Hello all,
In his new tutorial[1], Alex mentions that he believes that Dusk OS is an OS for
now rather than for the first stage of collapse. I have to say that I'm also
titillated by this idea and this makes me review my earlier stance with regards
to networking support in Dusk.
I've been looking at ethernet card datasheets lately and I also began reading
the TCP/IP guide by Kozierok (from No Starch Press). This all seems... doable.
Almost more doable than grokking NetBSD's code so that I know what I'd put on my
home router.
Because that's the whole underlying issue. I'd love to self-host in my basement
but I don't trust what I don't understand and exposing my home network to the
world is unnerving.
Wouldn't it be great if Dusk OS and Collapse OS websites were served by a PC
Engine Alix running Dusk? you bet it would :)
I know that what I've written above about NetBSD is completely crazy. It would
of course be less effort to learn enough about NetBSD to be able to trust it and
to use it in an effective manner than to write a whole TCP/IP+driver+http server
in Dusk. However, the former choice still implies a significant time investment
on a "technology branch" that I consider a dead end, that is the modern approach
to technology. The latter choice would be a lot more effort, but at least it
wouldn't be wasted.
And I have this other thought: what if Dusk's HAL[2] is inherently faster than C
code compiled by GCC? HAL code is a bit less convenient to write than C, but
it's still pretty okay, and Dusk makes it really easy to go back and forth
between Forth, C and HAL. So, I'm thinking, what if Dusk ends up having the
fastest HTTP server around? No C call convention overhead, no layer between user
code and driver code, you can hardly get more bare metal than that.
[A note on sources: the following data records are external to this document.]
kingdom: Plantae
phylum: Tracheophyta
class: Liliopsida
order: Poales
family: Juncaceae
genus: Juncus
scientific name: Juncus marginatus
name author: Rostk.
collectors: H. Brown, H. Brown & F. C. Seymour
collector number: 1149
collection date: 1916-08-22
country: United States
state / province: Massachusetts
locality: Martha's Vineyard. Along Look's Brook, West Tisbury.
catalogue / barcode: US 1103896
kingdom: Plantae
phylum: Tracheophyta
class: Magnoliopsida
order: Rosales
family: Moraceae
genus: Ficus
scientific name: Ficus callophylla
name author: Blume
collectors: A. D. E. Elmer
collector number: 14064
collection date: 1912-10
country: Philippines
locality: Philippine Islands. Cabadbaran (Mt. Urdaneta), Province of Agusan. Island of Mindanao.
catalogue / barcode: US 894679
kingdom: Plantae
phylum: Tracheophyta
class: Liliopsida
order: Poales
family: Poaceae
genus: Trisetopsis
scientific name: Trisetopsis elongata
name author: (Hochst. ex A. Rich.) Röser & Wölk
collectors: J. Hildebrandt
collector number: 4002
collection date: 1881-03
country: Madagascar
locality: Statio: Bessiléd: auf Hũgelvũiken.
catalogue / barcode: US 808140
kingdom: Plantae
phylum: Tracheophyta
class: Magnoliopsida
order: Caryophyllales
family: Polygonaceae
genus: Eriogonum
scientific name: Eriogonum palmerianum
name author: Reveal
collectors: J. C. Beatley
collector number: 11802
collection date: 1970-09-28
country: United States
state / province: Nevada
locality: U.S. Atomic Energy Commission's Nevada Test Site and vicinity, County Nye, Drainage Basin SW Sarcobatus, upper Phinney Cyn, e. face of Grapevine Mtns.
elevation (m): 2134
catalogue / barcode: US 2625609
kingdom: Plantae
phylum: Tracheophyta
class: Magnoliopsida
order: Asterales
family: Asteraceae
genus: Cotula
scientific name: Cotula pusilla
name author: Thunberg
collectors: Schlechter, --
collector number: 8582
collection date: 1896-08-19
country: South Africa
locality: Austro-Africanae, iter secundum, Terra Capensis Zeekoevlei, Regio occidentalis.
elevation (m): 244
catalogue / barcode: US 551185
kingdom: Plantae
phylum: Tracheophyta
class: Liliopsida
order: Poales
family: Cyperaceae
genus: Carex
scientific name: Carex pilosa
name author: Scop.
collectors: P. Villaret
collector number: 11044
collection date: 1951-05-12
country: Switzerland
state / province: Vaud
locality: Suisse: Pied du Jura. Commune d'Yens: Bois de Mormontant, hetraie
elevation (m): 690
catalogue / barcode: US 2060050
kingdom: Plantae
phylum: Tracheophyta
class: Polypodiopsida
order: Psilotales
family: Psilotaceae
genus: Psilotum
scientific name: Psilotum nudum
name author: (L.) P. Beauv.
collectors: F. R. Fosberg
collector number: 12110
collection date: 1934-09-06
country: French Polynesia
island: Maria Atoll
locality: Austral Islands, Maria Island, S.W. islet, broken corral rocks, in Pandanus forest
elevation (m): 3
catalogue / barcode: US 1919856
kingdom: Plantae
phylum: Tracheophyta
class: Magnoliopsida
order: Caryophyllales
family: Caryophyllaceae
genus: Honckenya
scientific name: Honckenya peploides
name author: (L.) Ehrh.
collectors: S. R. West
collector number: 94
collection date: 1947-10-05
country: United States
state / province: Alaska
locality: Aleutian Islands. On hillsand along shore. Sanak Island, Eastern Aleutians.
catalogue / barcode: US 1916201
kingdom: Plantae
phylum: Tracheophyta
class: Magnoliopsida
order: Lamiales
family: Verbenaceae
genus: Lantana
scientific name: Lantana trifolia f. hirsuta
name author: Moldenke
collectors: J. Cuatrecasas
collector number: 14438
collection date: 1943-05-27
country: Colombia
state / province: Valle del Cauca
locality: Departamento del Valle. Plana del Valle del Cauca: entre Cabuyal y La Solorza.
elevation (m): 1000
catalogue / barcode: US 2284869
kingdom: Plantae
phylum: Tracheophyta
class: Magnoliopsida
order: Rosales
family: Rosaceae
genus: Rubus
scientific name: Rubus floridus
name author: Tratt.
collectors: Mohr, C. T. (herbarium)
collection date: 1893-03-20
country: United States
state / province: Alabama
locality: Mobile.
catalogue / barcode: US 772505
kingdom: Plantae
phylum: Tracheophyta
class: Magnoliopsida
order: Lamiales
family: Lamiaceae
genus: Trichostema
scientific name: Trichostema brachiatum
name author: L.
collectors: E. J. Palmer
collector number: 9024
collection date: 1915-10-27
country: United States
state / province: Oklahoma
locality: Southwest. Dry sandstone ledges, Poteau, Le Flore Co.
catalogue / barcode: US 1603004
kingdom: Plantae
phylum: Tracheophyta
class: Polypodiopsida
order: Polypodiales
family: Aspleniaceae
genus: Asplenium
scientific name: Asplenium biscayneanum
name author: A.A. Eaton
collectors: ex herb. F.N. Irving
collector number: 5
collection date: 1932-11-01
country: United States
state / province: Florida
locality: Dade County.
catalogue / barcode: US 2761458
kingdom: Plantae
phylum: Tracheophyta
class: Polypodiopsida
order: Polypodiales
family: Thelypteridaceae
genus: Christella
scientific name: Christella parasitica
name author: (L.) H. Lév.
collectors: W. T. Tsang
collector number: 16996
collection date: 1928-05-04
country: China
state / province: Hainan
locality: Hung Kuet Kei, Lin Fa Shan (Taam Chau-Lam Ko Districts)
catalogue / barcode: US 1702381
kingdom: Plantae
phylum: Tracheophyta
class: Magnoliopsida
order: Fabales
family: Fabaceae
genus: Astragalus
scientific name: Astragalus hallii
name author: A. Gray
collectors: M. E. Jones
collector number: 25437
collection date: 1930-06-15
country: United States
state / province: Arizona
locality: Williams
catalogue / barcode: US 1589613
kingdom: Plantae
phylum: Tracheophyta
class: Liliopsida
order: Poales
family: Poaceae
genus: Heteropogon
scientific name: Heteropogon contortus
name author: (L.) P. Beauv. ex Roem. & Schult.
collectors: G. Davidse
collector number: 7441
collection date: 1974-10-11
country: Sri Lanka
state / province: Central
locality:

What if the
idea caught on?
To be sure, I'm not about to start working on a new ethernet driver any time
soon because I want to keep my focus, but it's still ideas that circulate in my
mind.
But I think I'll try benchmarking HAL's speed compared to modern C some day
soon, just to see...
Regards,
Virgil
[1]: https://alexw.nyc/tech/duskos-1.html
[2]: and by that, I don't mean DuskCC, which I know compiled code that is much
less efficient code than "real" C compilers.